The problem that this paper attempts to solve is how to automatically, consistently and accurately infer the visual attributes of fashion items in the visual question - answering system in the fashion field. Specifically, the paper proposes a domain - specific visual question - answering system named FashionVQA, aiming to train the model to answer complex natural - language questions about clothing in fashion photos. This can not only reduce the time and cost of manually labeling fashion item attributes, but also improve the accuracy and consistency of labeling. The main contributions of the paper include: 1. **Constructing a large - scale domain - specific dataset**: The author constructs a fashion VQA dataset containing 207,000 images and 168 million question - answer - image triples. These datasets are generated by automatically filling in question templates, taking into account the difficulty of the questions and emphasizing challenging concepts. 2. **Multimodal fusion model**: A cross - modal fusion model is proposed, which maps visual and text representations to the same latent feature space and uses a classifier module for answer prediction.

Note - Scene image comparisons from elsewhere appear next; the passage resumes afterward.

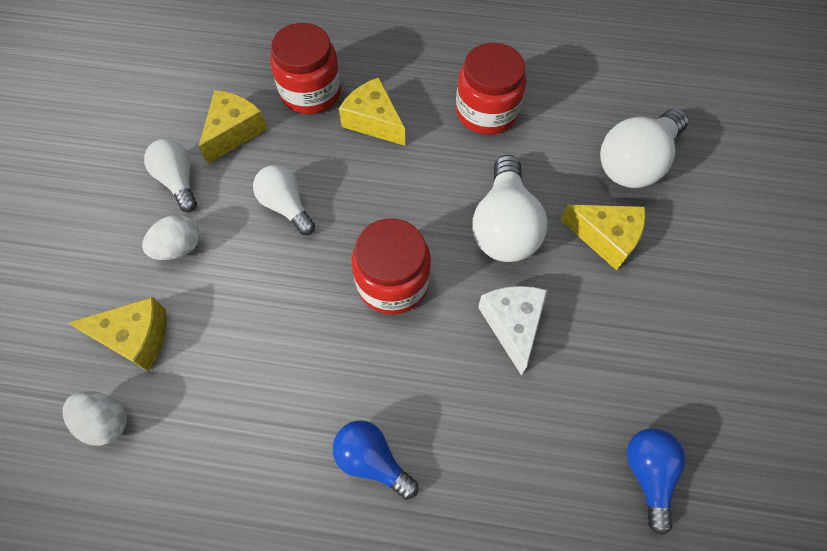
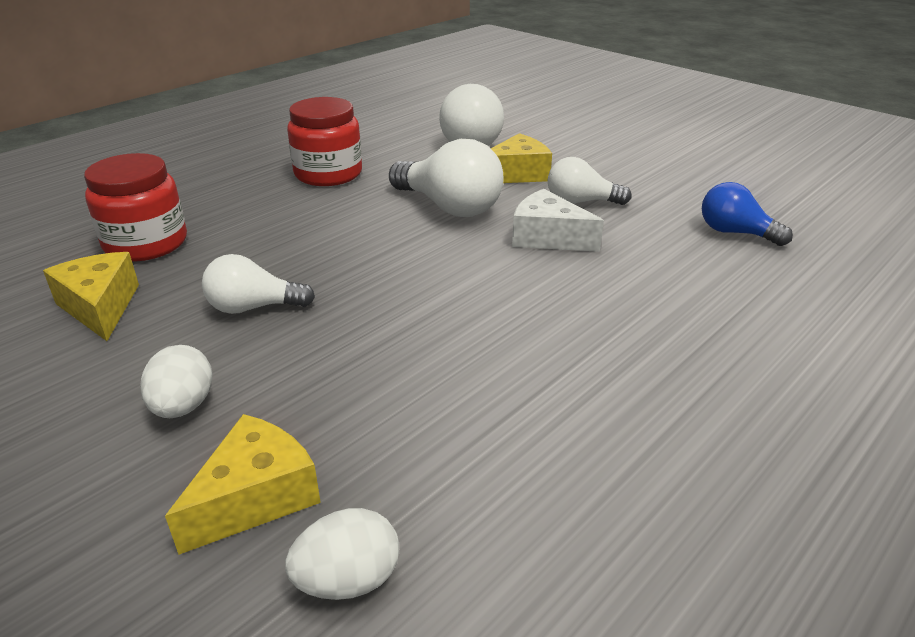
camera: 55 degrees left, 30 degrees down
(179, 181) = (91, 372): white light bulb -> white light bulb (581, 202)
(372, 460) = (612, 361): blue light bulb -> none
(374, 121) = (243, 224): yellow cheese -> none
(392, 282) = (431, 278): red jar -> none

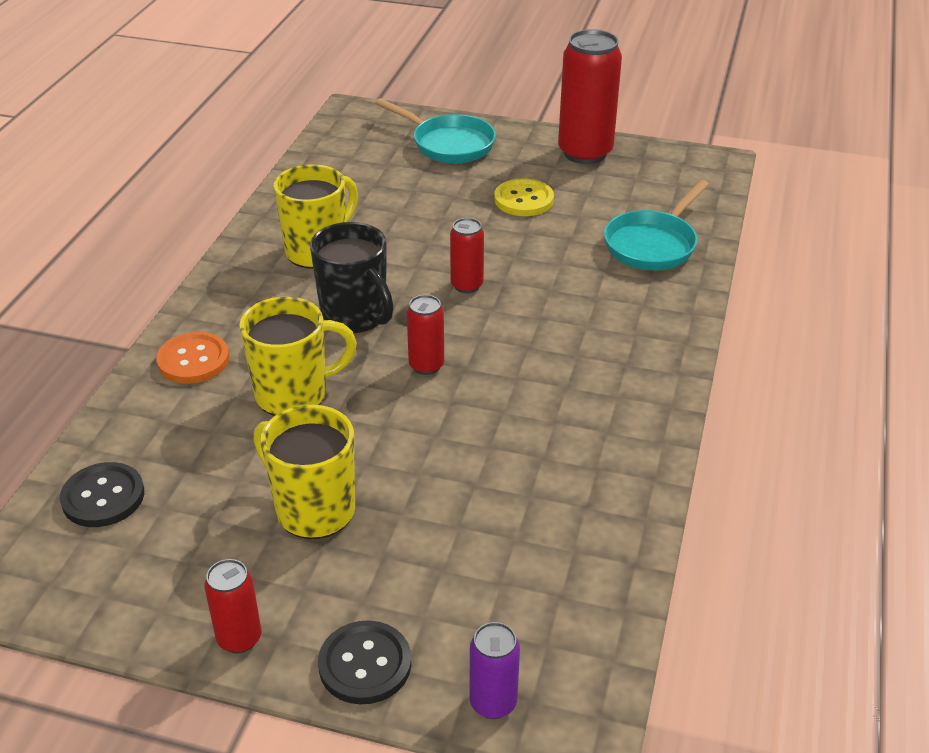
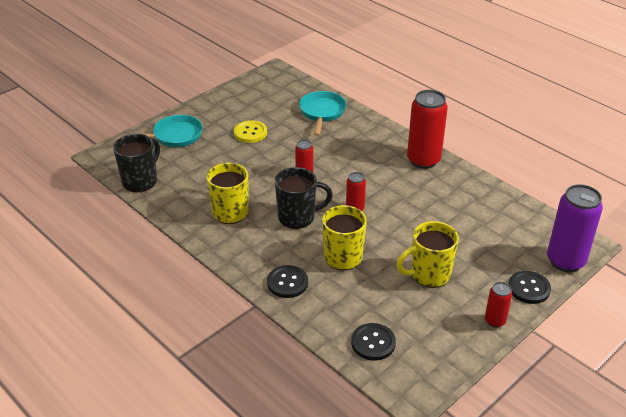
camera: 60 degrees left, 0 degrees up
(193, 360) = (287, 283): orange button -> black button
(324, 158) = (140, 181): none -> black mug
(493, 703) = (565, 261): purple can -> purple can, size x1.97
(585, 153) = (229, 100): red can -> red can (423, 160)
(653, 244) = (322, 113): turquoise pan -> turquoise pan turned 150 degrees counterclockwise

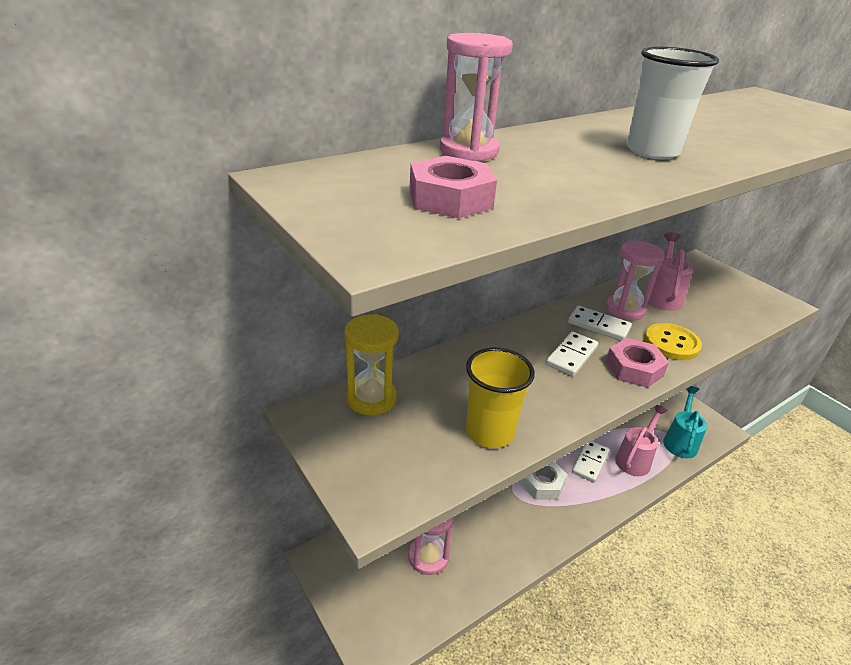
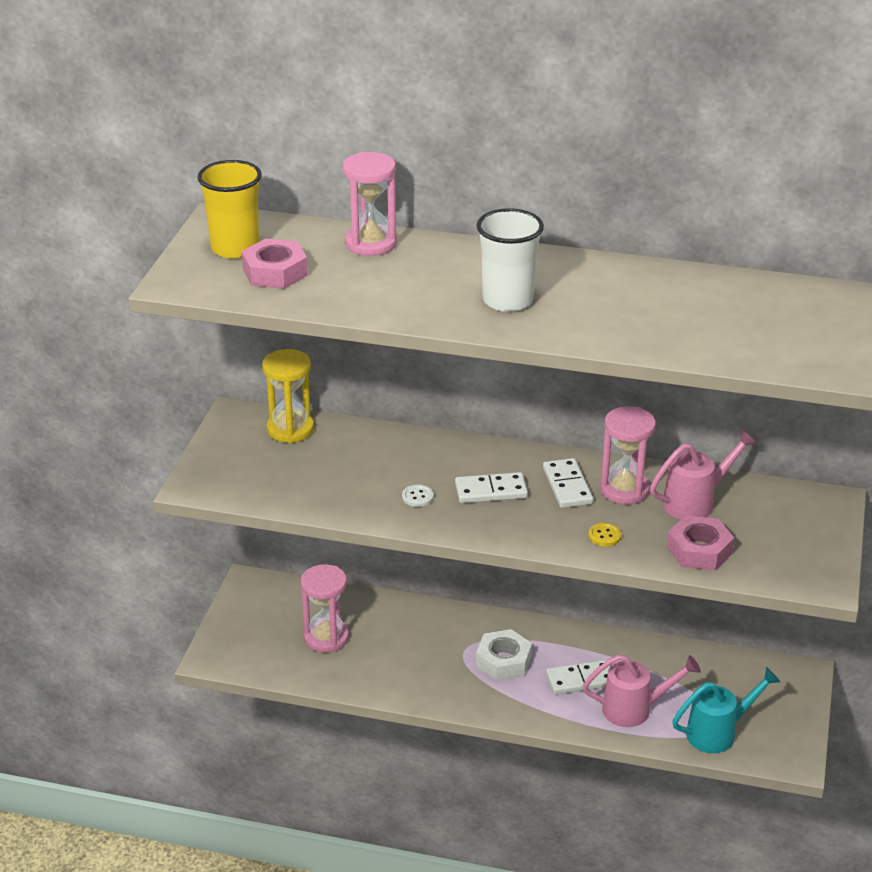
camera: 50 degrees right, 0 degrees up
(489, 432) = (330, 494): yellow cup -> yellow cup (235, 248)
(543, 391) = (417, 497): none -> white button
(634, 369) = (524, 529): pink nut -> pink nut (699, 550)
(671, 343) = (604, 536): yellow button -> yellow button, size x0.50

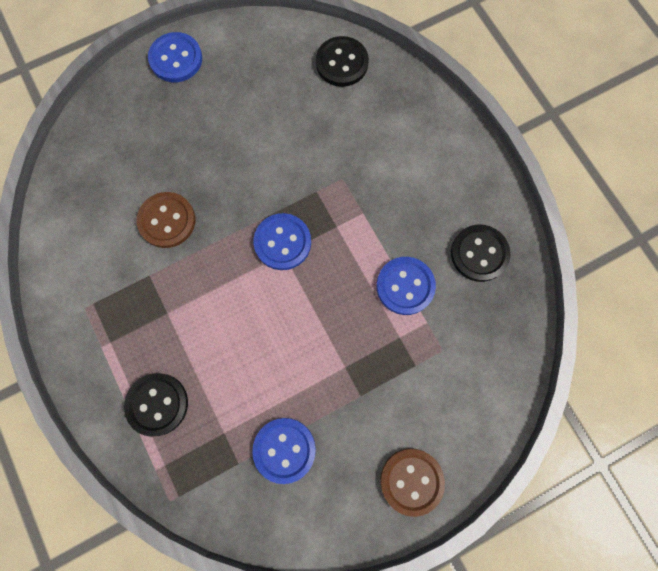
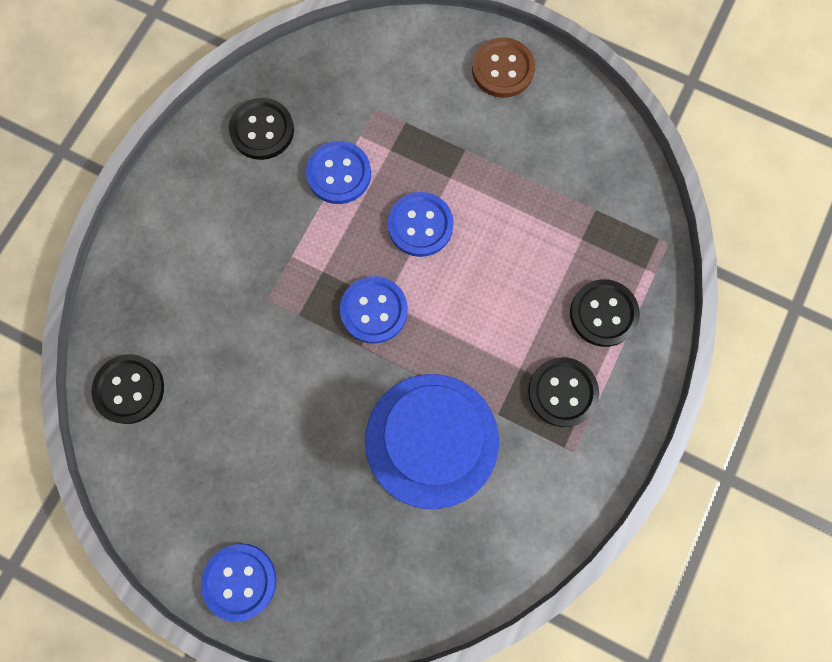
camera: 125 degrees left, 0 degrees up
(128, 330) = (562, 392): none -> black button
(167, 221) = (431, 440): brown button -> blue hat
(284, 450) = (556, 181): blue button -> blue button (420, 225)

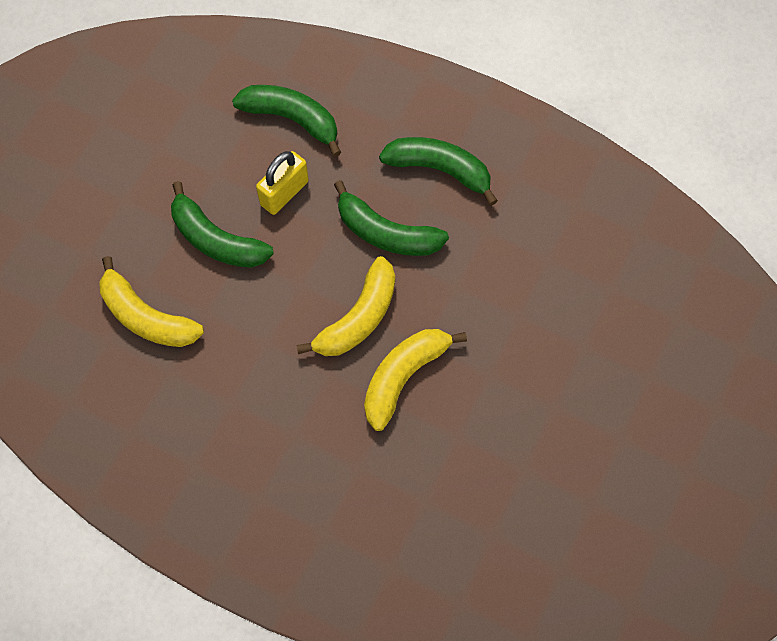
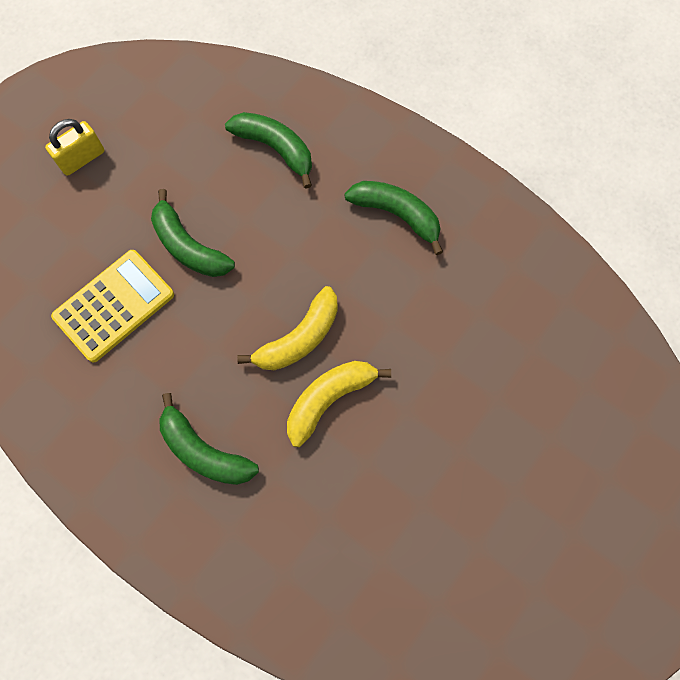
camera: 10 degrees right, 5 degrees up
(146, 317) = (114, 306): yellow banana -> yellow calculator
(284, 193) = (256, 214): yellow padlock -> yellow padlock (82, 158)
(386, 233) = (338, 265): green banana -> green banana (204, 451)

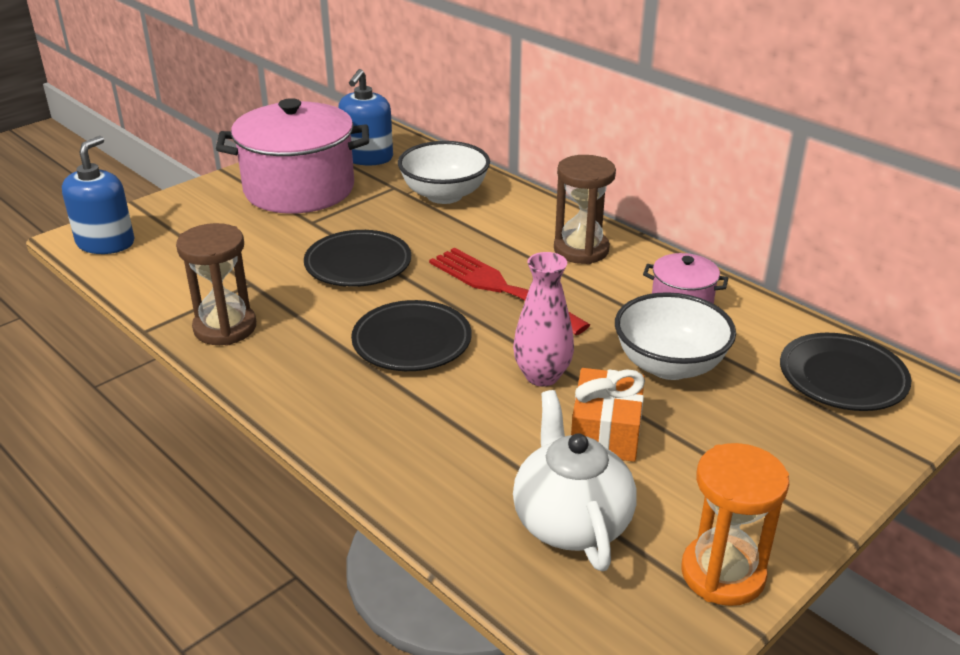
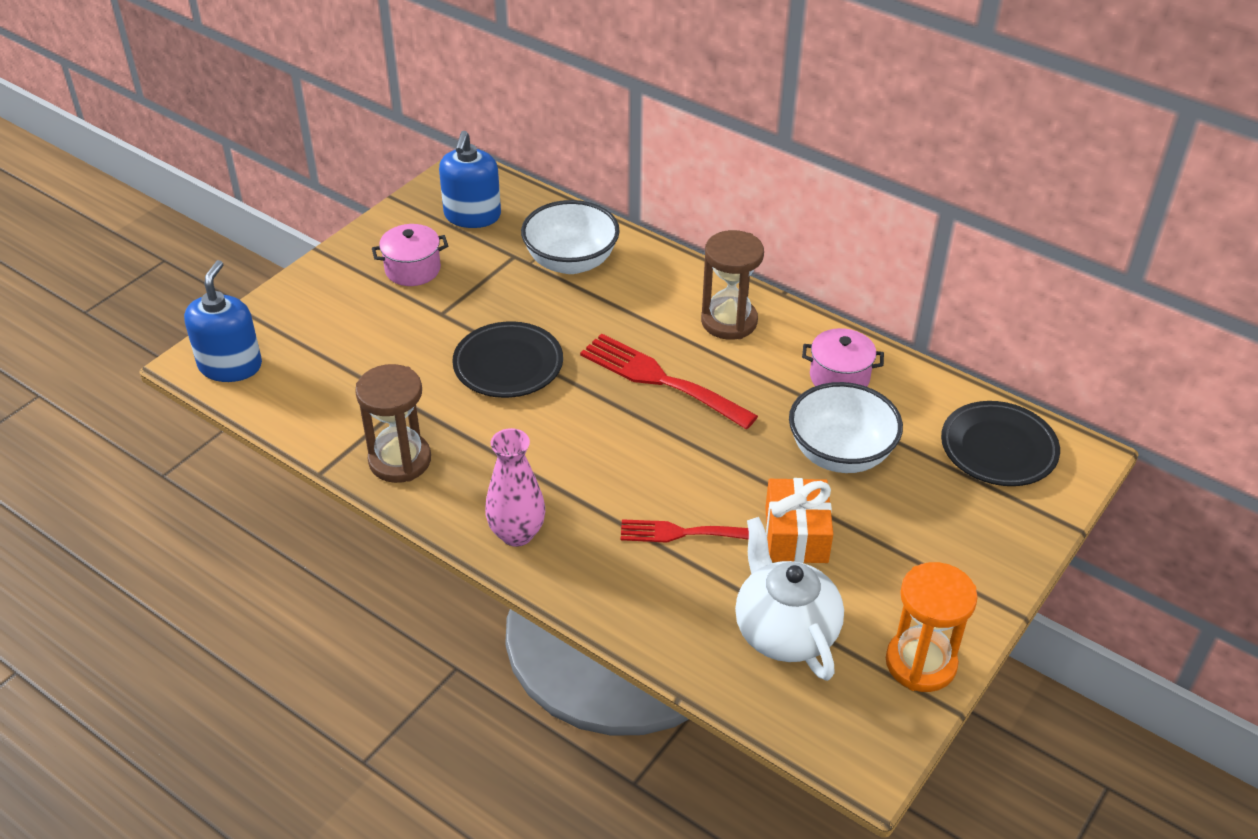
camera: 10 degrees left, 10 degrees up
(299, 189) = (412, 269): pink pot -> pink pot, size x0.47
(412, 342) = (590, 455): black plate -> none
(483, 417) = (681, 533): none -> red fork
(542, 376) = (725, 480): pink vase -> pink vase (517, 534)

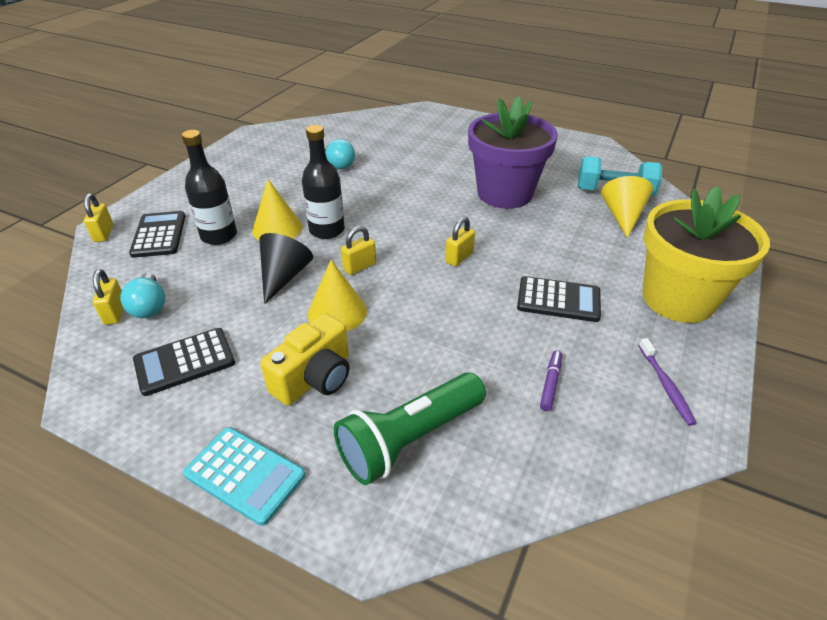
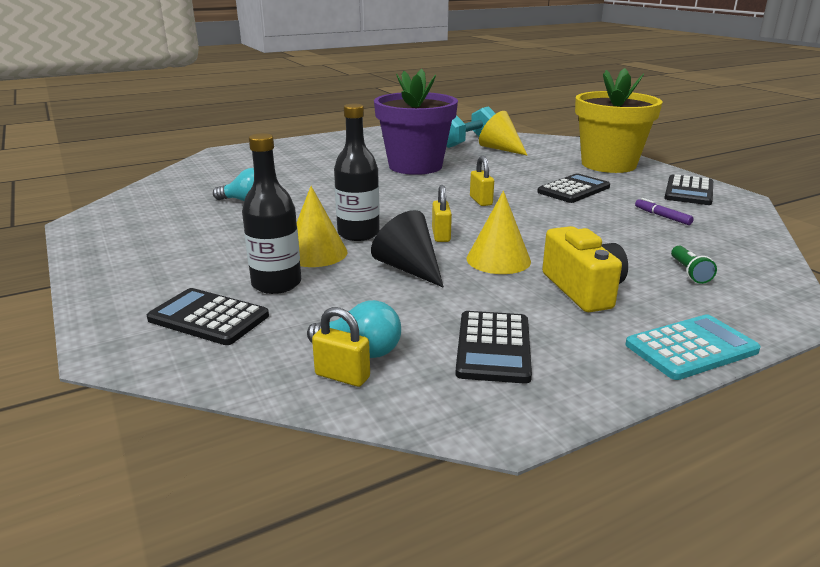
camera: 55 degrees left, 15 degrees down
(104, 234) = (131, 355): yellow padlock -> none
(410, 439) = (689, 272): green flashlight -> green flashlight, size x0.43
(665, 385) = (689, 191): purple toothbrush -> black calculator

This model can understand different visual attributes in the input image and their structural relationships. 3. **Performance evaluation**: Through benchmark tests, it is verified that the performance of the model in answering human - generated questions exceeds the expert level, even if these questions are not restricted by the template format. In conclusion, this paper aims to improve the performance of the visual question - answering system in the fashion field by constructing a large - scale domain - specific dataset and a multimodal fusion model, thereby achieving automated and high - precision labeling of fashion item attributes.